Zupełnie niedawno, jako premier Rzeczypospolitej, uczestniczył Pan w uroczystości wmurowania kamienia węgielnego pod budowę nowego bloku energetycznego w kompleksie naszych elektrowni. Ten blok to praca dla nielicznej grupy ludzi. Budowa pochłonęła kilkadziesiąt hektarów lasu i nikt tego wówczas nie kwestionował. I słusznie, bo to była ważna dla miasta i regionu inwestycja. Dziś staramy się o nowe miejsca pracy w Jaworznie dla kilkunastu tysięcy ludzi z regionu. Chcemy uniknąć drastycznego bezrobocia, jakie dotknęło nas w latach 90. Teren w Jaworznie, to jeden z nielicznych w kraju, który bez większej szkody środowiskowej da nam nowe szanse na sensowne miejsca pracy.

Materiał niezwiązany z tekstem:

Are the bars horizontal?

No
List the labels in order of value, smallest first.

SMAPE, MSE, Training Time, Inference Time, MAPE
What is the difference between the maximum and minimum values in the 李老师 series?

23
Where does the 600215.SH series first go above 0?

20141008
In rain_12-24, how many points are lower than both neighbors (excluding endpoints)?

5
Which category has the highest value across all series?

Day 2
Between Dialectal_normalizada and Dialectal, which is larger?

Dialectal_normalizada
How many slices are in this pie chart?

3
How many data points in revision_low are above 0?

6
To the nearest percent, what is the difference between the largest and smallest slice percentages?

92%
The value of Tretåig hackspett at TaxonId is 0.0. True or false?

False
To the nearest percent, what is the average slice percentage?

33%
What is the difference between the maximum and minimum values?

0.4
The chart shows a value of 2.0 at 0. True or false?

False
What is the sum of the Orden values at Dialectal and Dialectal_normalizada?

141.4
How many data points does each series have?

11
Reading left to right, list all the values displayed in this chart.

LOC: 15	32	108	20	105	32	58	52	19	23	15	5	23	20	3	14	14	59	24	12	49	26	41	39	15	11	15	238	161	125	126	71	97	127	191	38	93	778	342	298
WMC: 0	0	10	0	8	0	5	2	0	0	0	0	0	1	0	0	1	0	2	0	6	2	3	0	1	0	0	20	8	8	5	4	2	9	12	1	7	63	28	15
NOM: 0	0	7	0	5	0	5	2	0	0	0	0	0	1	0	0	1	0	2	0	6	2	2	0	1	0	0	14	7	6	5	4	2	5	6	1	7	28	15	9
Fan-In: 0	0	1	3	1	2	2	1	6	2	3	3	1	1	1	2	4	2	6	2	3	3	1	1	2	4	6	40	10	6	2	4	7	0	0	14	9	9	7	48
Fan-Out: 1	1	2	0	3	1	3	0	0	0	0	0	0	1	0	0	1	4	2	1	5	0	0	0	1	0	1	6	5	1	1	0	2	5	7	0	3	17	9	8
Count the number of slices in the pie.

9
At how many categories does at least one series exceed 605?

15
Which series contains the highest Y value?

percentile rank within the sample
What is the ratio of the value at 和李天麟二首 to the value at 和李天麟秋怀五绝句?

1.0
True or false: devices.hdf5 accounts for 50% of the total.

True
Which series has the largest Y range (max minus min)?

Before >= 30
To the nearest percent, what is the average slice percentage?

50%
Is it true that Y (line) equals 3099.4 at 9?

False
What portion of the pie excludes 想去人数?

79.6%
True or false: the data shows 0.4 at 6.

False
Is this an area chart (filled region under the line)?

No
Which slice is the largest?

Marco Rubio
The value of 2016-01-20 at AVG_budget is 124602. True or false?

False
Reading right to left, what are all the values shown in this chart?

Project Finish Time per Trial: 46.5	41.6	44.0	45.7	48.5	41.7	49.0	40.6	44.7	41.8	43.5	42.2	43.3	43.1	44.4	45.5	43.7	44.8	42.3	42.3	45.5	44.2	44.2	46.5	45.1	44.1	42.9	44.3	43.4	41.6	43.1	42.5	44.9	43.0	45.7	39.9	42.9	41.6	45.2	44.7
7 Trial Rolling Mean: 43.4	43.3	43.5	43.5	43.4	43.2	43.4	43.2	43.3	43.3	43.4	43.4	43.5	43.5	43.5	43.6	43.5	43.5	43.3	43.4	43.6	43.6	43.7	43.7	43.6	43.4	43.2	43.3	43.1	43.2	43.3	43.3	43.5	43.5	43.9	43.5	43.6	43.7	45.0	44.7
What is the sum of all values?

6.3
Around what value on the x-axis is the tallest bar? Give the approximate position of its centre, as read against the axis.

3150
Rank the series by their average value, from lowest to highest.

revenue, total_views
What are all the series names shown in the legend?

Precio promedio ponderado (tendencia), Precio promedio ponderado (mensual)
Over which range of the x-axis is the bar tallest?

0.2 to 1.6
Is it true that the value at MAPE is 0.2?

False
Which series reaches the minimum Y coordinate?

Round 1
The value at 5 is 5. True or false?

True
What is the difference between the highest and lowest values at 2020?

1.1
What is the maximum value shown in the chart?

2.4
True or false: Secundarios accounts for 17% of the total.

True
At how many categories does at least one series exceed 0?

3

Podobnie piszę do wszystkich stowarzyszeń obrońców przyrody – zapraszam Was do Jaworzna – przyjedźcie i zobaczcie na własne oczy tę hałdę w wyrobisku kopalni piasku, te osadniki mułów węglowych, na których ma stanąć fabryka Izery. Jesteście wprowadzani w błąd i głosicie nieprawdę. Ktoś wam kiedyś będzie czynił z tego wyrzuty, że w przypadku mojego miasta posługiwaliście się kłamstwem. A po prostu nie wiedzieliście jak jest.